- **Requirement A**
Reproduce the OpenBSD upgrade message from "On 2022/04/03 14:02, Raymond, David" to "a previous snapshot?" word for word.

◆ ◆ ◆ ◆ ◆

On 2022/04/03 14:02, Raymond, David wrote:
> So, to clarify, if I upgrade to a snapshot after upgrading to 7.0
> stable, what happens when 7.1 stable comes along?  Can I get to that
> stable release from a previous snapshot?

Official binaries do not have "-stable" (neither releases nor
syspatches). If your kernel has -stable in the version string then
it is a self-built kernel and sysupgrade doesn't handle it

At the current point in time, snapshots say "OpenBSD 7.1" with no
suffix. When running such a kernel, if you want to do something other
than "upgrade to whatever is currently in the /snapshots/ directory"

◆ ◆ ◆ ◆ ◆

- **Requirement B**
Please gather every line of the rows below that contains the word "name".

- **Recorded data**
◆ ◆ ◆ ◆ ◆

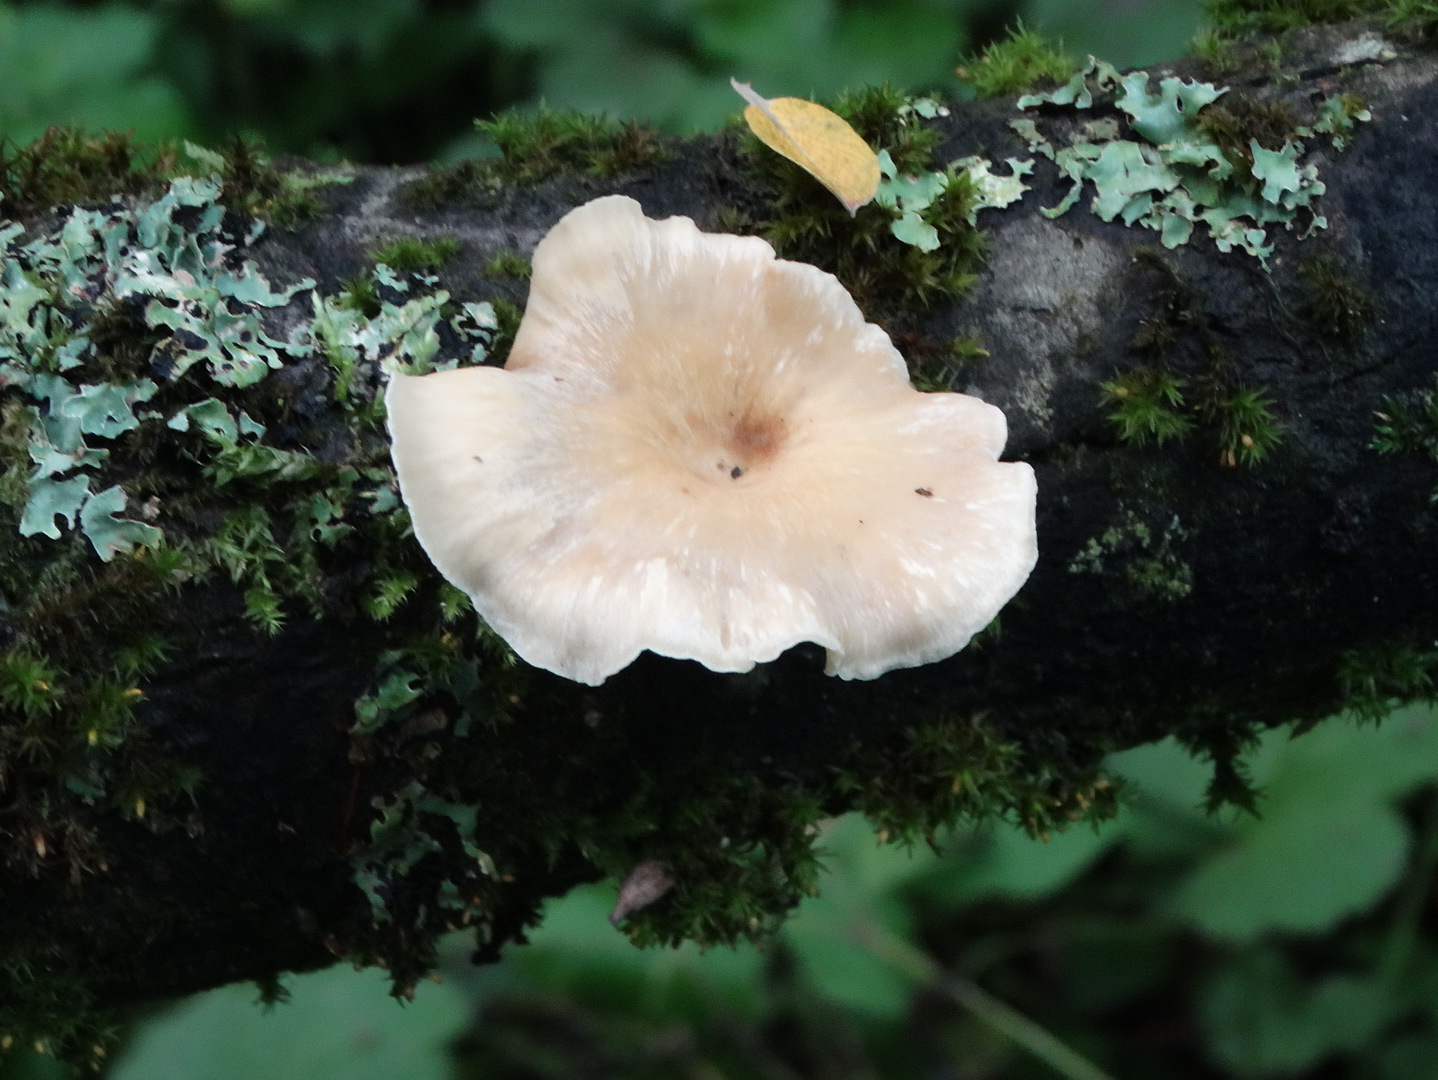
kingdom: Fungi
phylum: Basidiomycota
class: Agaricomycetes
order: Polyporales
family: Polyporaceae
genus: Cerioporus
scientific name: Cerioporus varius
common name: foranderlig stilkporesvamp
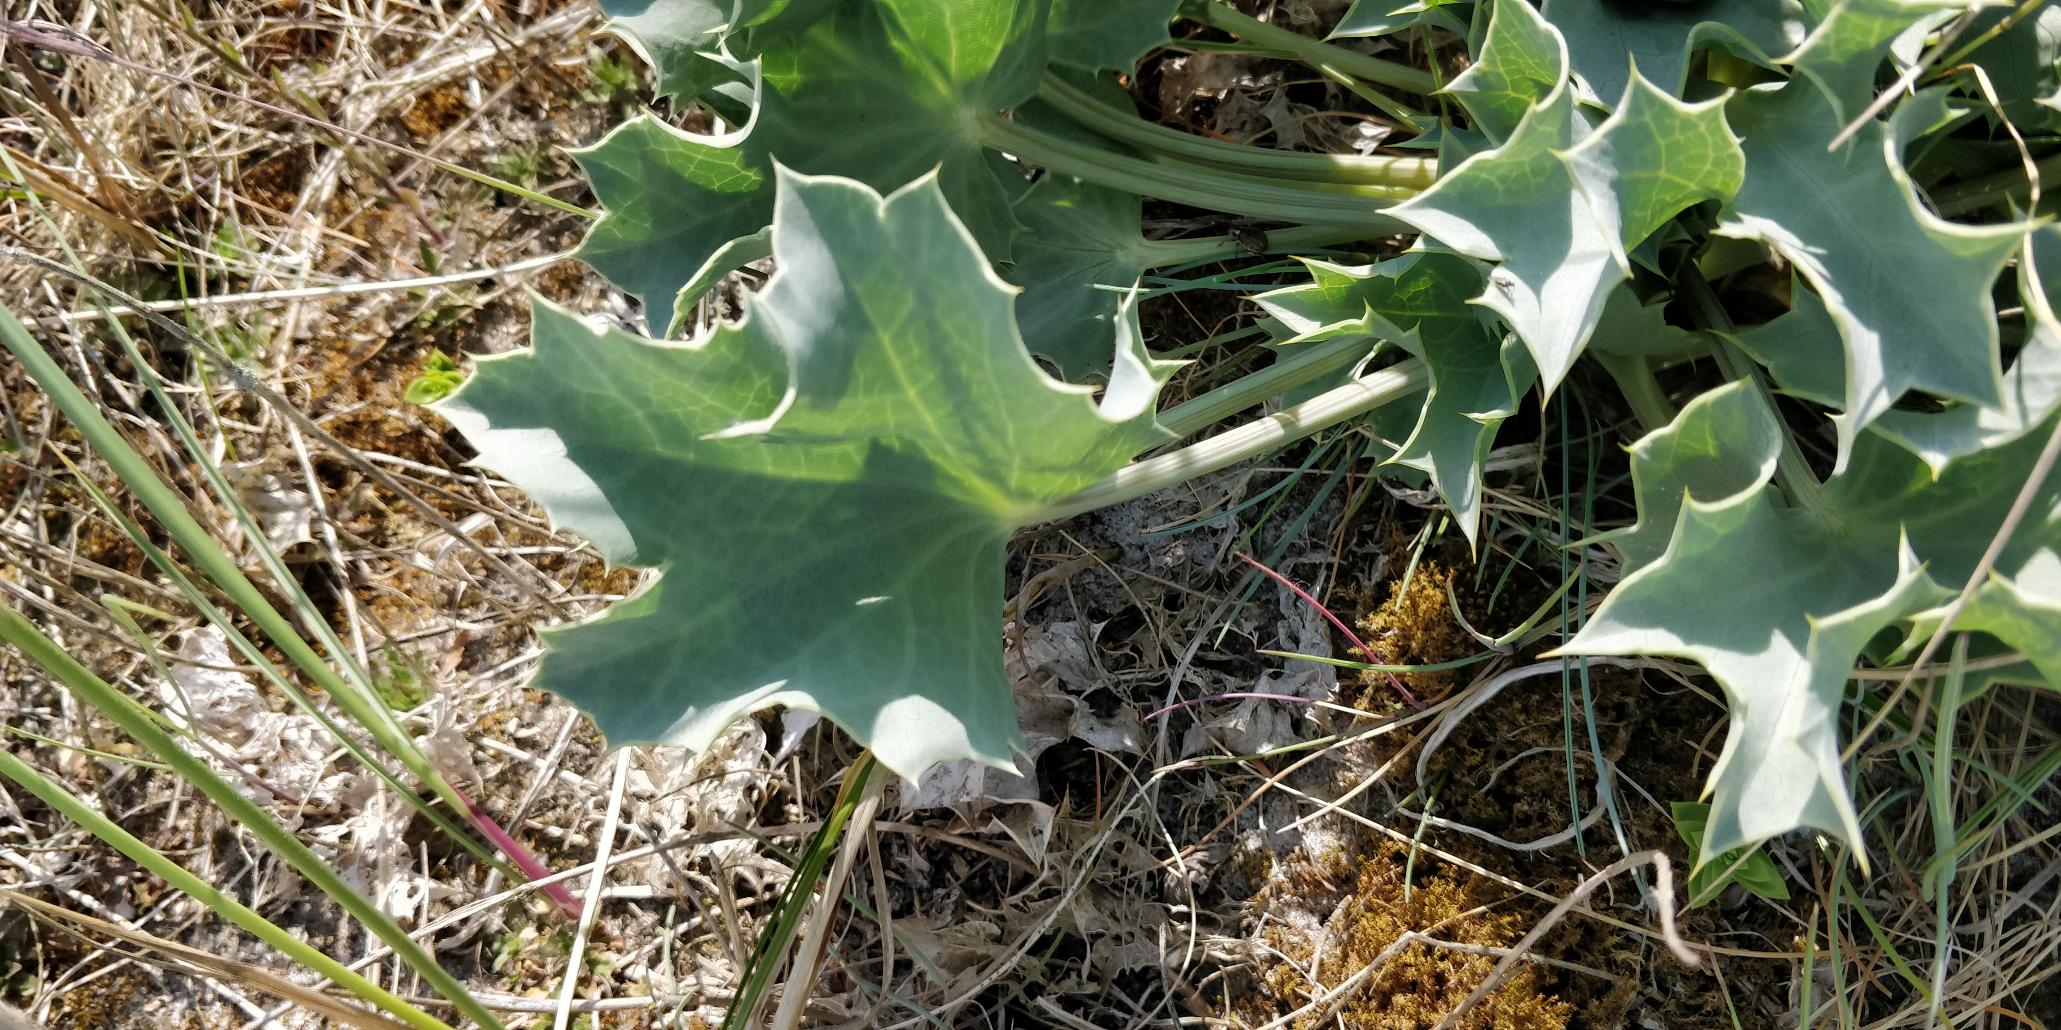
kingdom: Plantae
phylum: Tracheophyta
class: Magnoliopsida
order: Apiales
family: Apiaceae
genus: Eryngium
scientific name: Eryngium maritimum
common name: Strand-mandstro
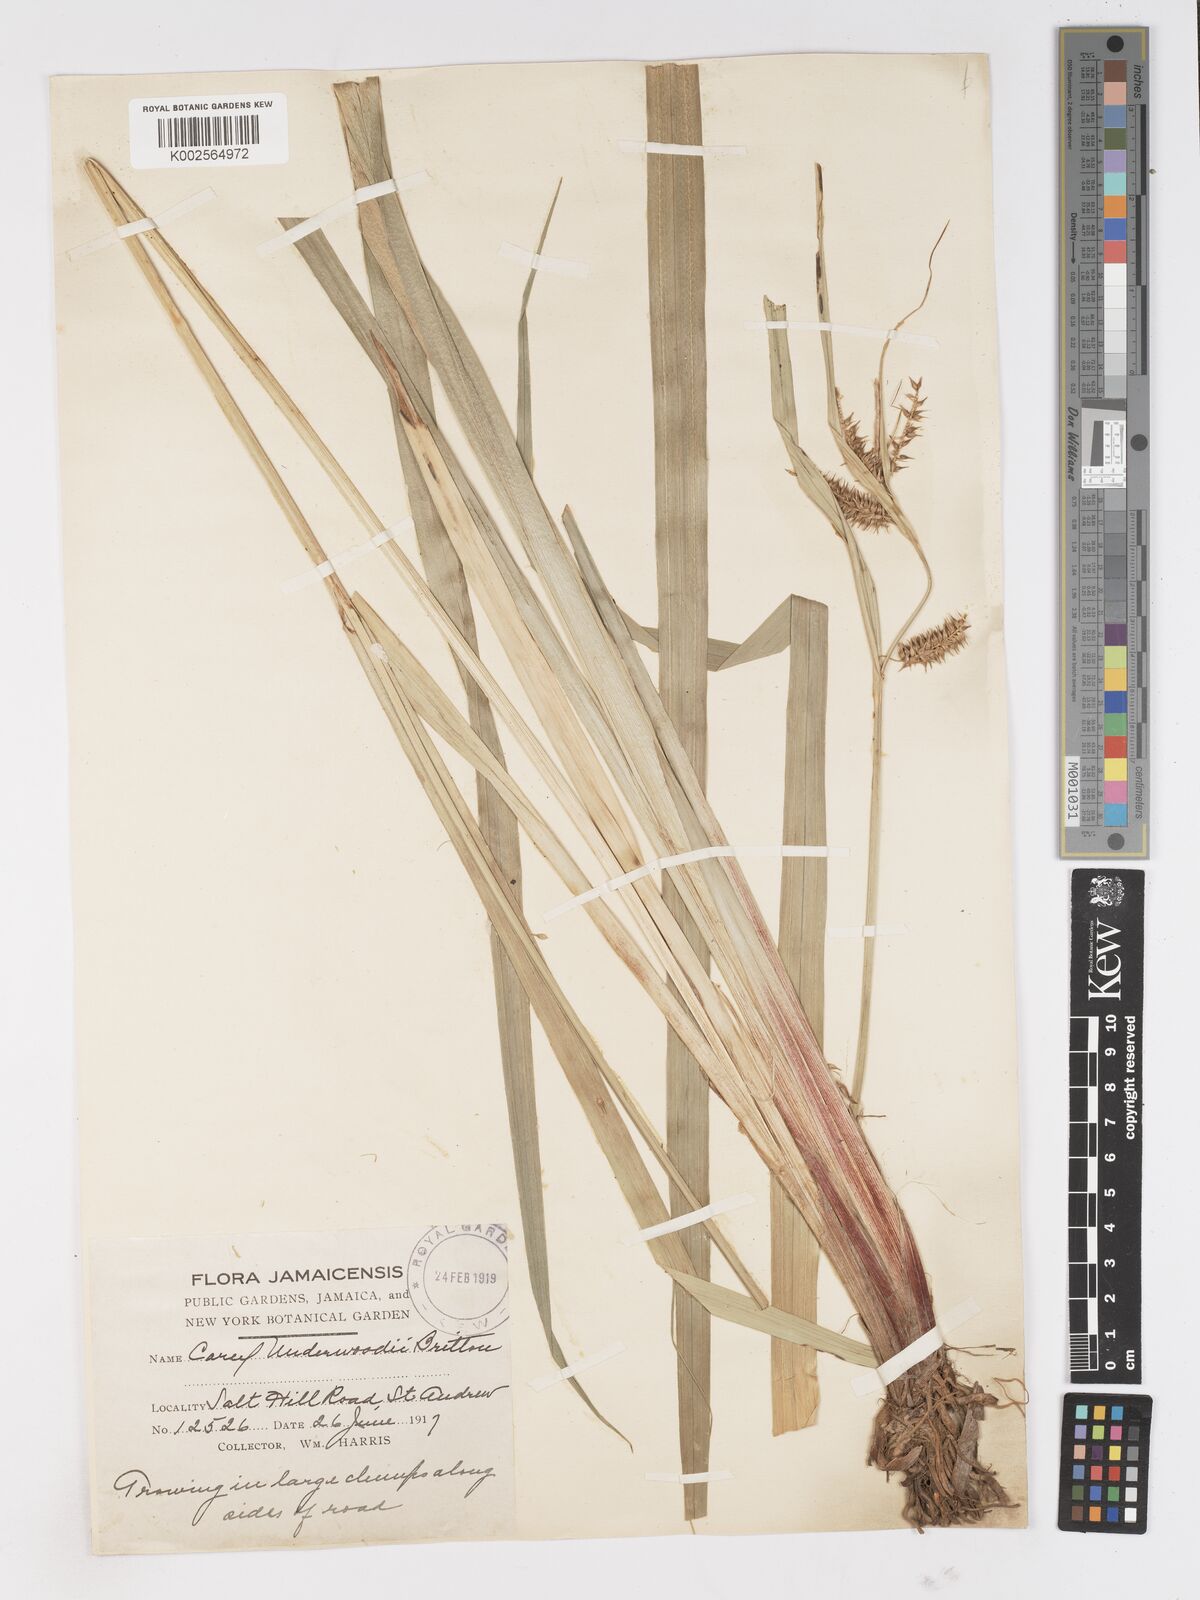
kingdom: Plantae
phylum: Tracheophyta
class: Liliopsida
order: Poales
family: Cyperaceae
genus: Carex
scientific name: Carex polysticha
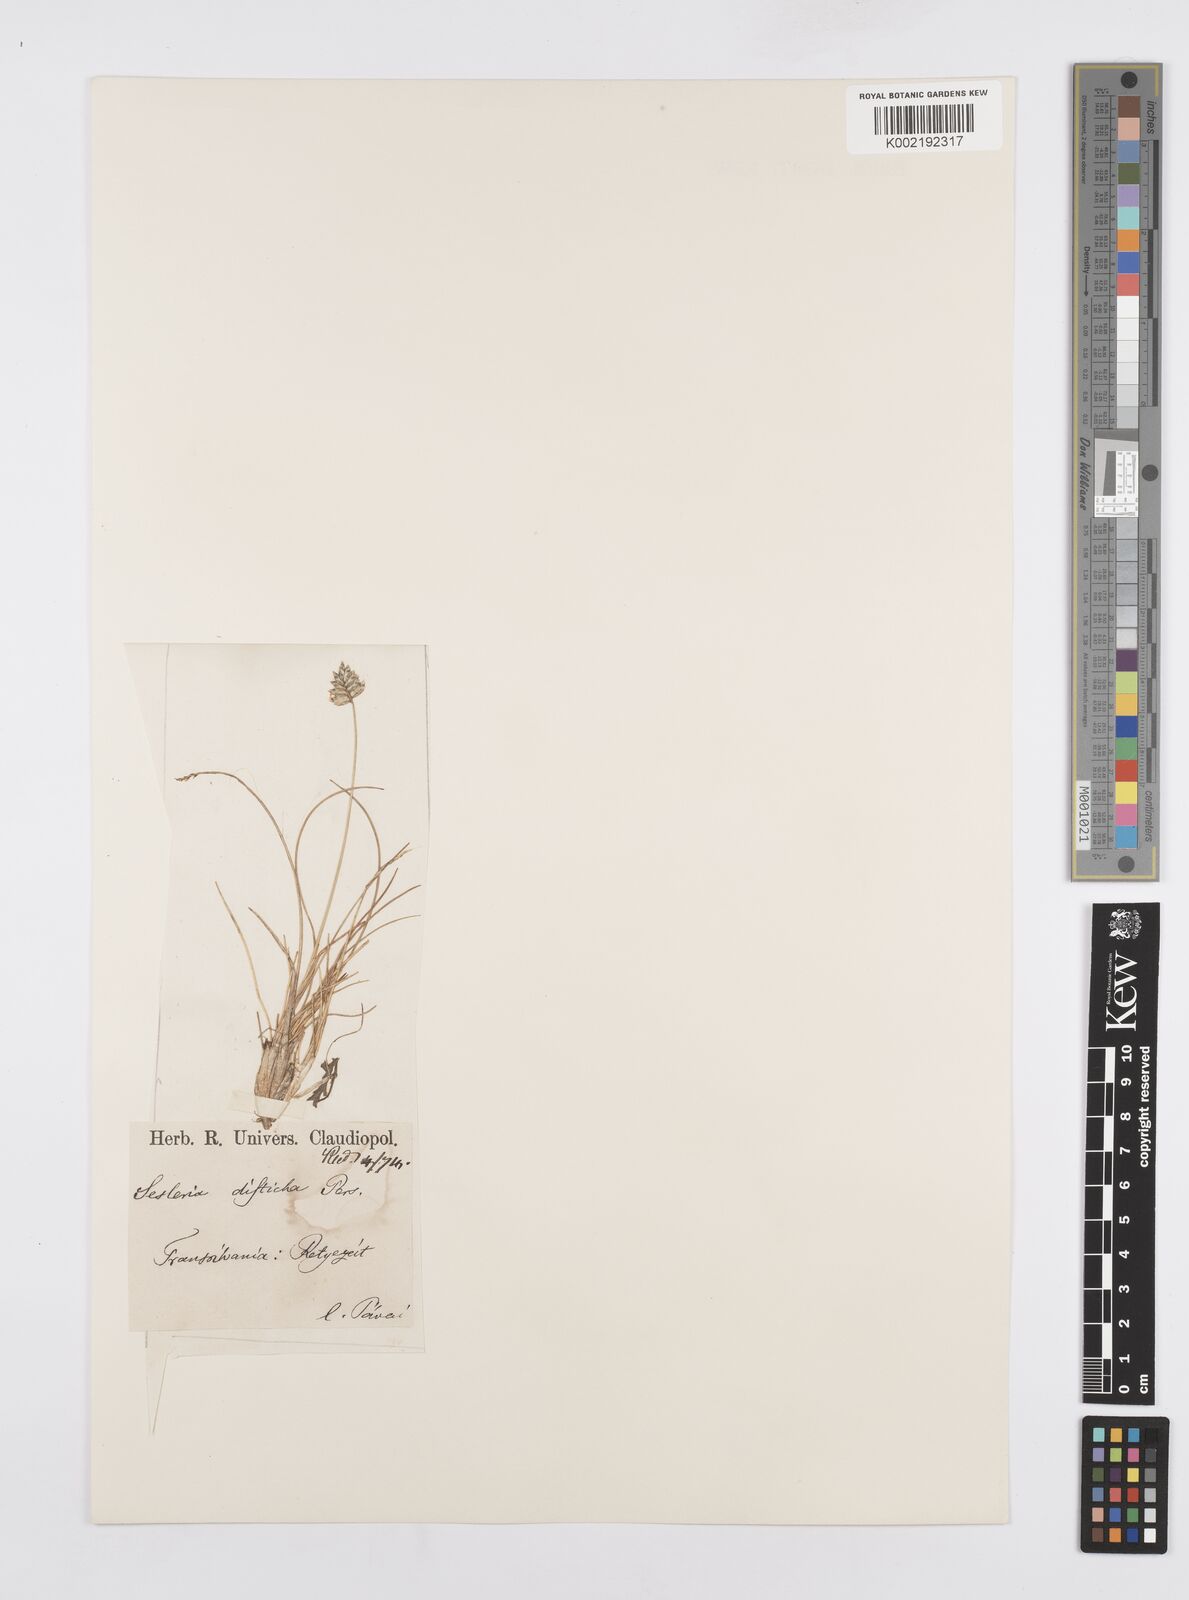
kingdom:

◆ ◆ ◆ ◆ ◆

- **Complete output A**
On 2022/04/03 14:02, Raymond, David wrote:
> So, to clarify, if I upgrade to a snapshot after upgrading to 7.0
> stable, what happens when 7.1 stable comes along?  Can I get to that
> stable release from a previous snapshot?

- **Complete output B**
scientific name: Cerioporus varius
common name: foranderlig stilkporesvamp
scientific name: Eryngium maritimum
common name: Strand-mandstro
scientific name: Carex polysticha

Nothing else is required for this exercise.